子供の頃から脚が速かった僕にとって、サッカーにおける楽しみは相手をスピードで出し抜くことだけだった。CBの時は裏抜けしたFWに後ろから追いついてクリアしたり、SBの時は上手いWGにかわされた後すぐに追いついてボール奪取したり、FWの時は裏抜けして独走ゴール決めちゃったり…などなど。とりあえずスピードで相手を「わからせ」できればなんでもよかった僕にとって、技術の向上に対する興味なんてまるでなかったし、中学まではそれで大体はなんとかなった。サッカーが大変楽しく、それでいて大変舐め腐っていた。

 これが高校にあがった途端になにもかもうまく行かなくなった。高校生にしてはあまりに稚拙な技術が足を引っ張り、3年間の大半をCチームで過ごした。しかし僕の全てが通用しなかった訳ではなかった。A対Cの紅白戦で、絶対的主力だった先輩が僕にまったく追いつけなかったときは大変気持ちよかった。こんなことがたま〜に起きるから、やっぱり中学校までのスタンスが変わることはなく、結局高校では公式戦に出れなかった。

 浪人を経てサッカーを観るようになり、サッカーに対する見方が180度変わった。頭脳的なプレーに憧れを持つようになり、北大に入ってからは上手い同期や先輩の華麗なプレーを真似しようとした。先に結果だけを言うと、これは大失敗に終わった。
 これに関しては、頭脳的なプレーどうこう以前に、技術が全く大学レベルになかったことが理由として考えられる。縦パスを受けてターンしようとしたのに気付いたらボールは明後日の方向に飛んでいっているなんてことはザラにあった。そんなFWに対する声は厳しく、後ろから罵声を浴びせられ続けた僕はすっかりビクビクFWになってしまい、自分のプレーがよく分からなくなっていた。長所であり、サッカーにおける最大のモチベーションであったはずの脚の速さを生かすことができなくなり、サッカーが楽しみではなくなった時期もあった。

 大学サッカーも3年目に突入しようというところで、転機が訪れた。当時、CFにはポストプレー、得点力ともにレベルの高い本郷さん、謎技術でボールを失わない松尾、ちゃっかり点をとる西方がいて、僕はCFの4番手くらいの立ち位置であった。

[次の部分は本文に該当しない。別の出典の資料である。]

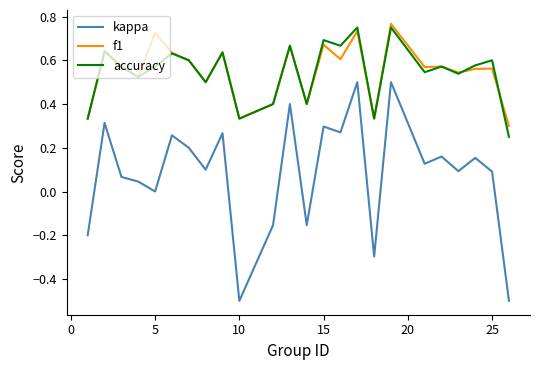

Is this an area chart (filled region under the line)?

No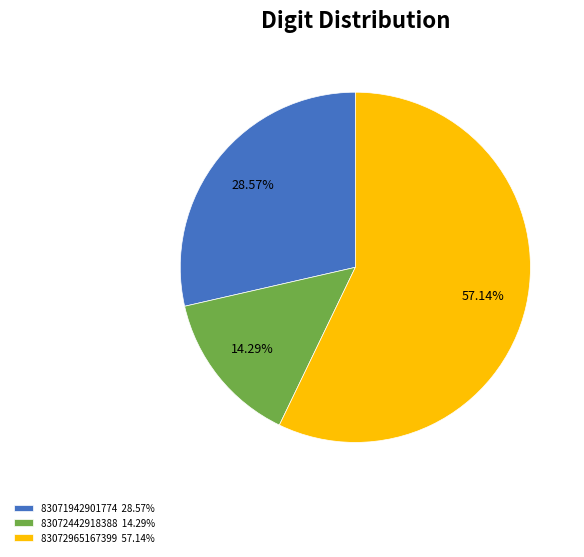

Rank the categories by value from lowest to highest.

83072442918388 14.29%, 83071942901774 28.57%, 83072965167399 57.14%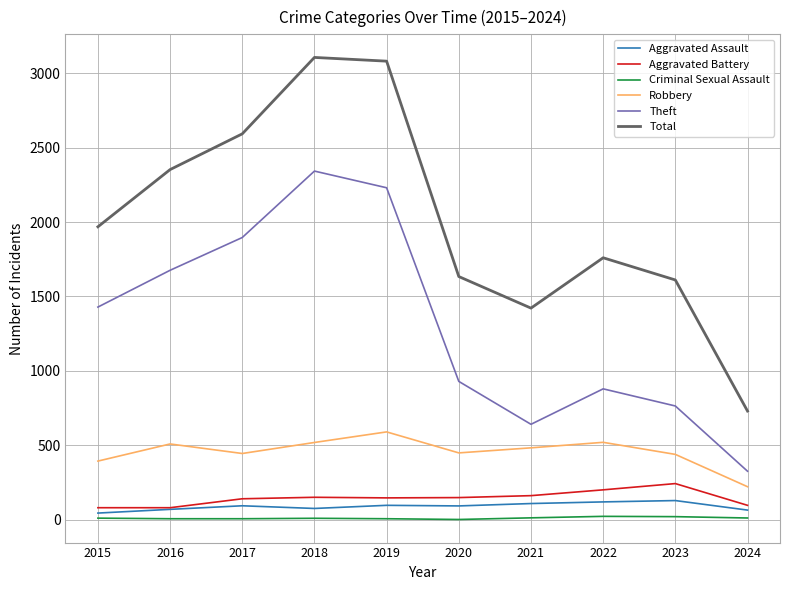

The Robbery series shows 223 at 2024. True or false?

True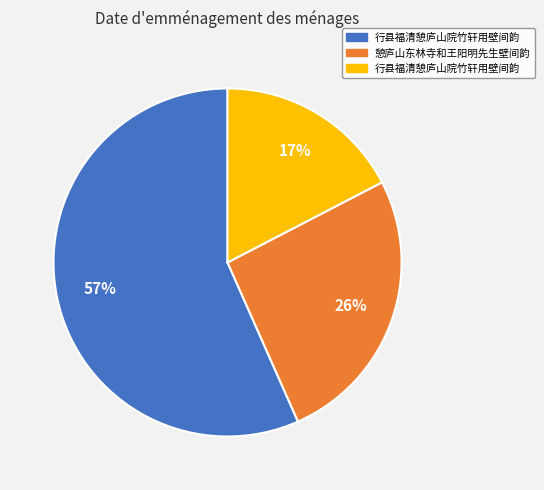

To the nearest percent, what is the average slice percentage?

33%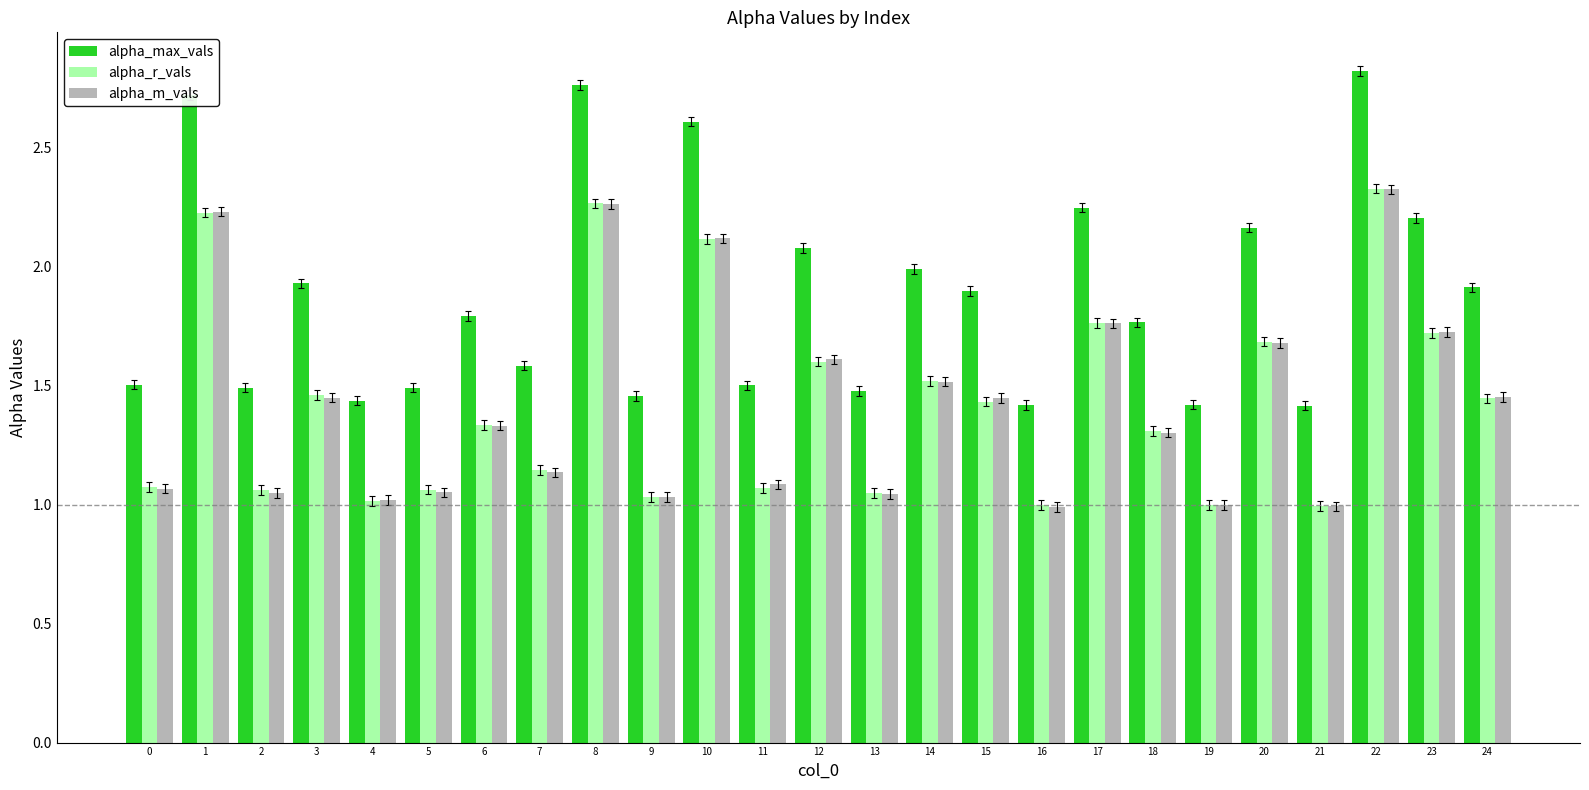

Are the bars horizontal?

No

このままCFにいたらまずいと思った自分は、右SHにポジションを移す事を決意した。とはいっても、ドリブルなんて人生で一度も練習してこなかった自分にできることは、中盤が前向きでボールを持ったときに、何も考えずに裏へ走り抜けることだけだった。やっていることは完全に中学のときと同じであったが、スピードが生かされる場面も増えたことで再認識した。自分のサッカーにおける一番の楽しみは、相手をスピードでわからせることなんだ、と。

 我ながらなんてしょうもない性分なんだと思うけれど、ラストシーズン前に自分のサッカーに対する気持ちが固まったのは本当によかった。スピードを活かせる場面自体を増やすために、冬は人生初のドリブル練習をした。そのおかげで、多少はサイドでドリブルを仕掛けられるようになった。まだまだ下手くそだけど、今シーズンはより多くの相手を「わからせ」したい。そしてそのプレーが得点に繋がったりしたら本当に気持ちがいいんじゃないだろうか。

 結局ここに戻ってきた感があるけれど、なんか初志貫徹って感じでエモいんじゃないかな〜。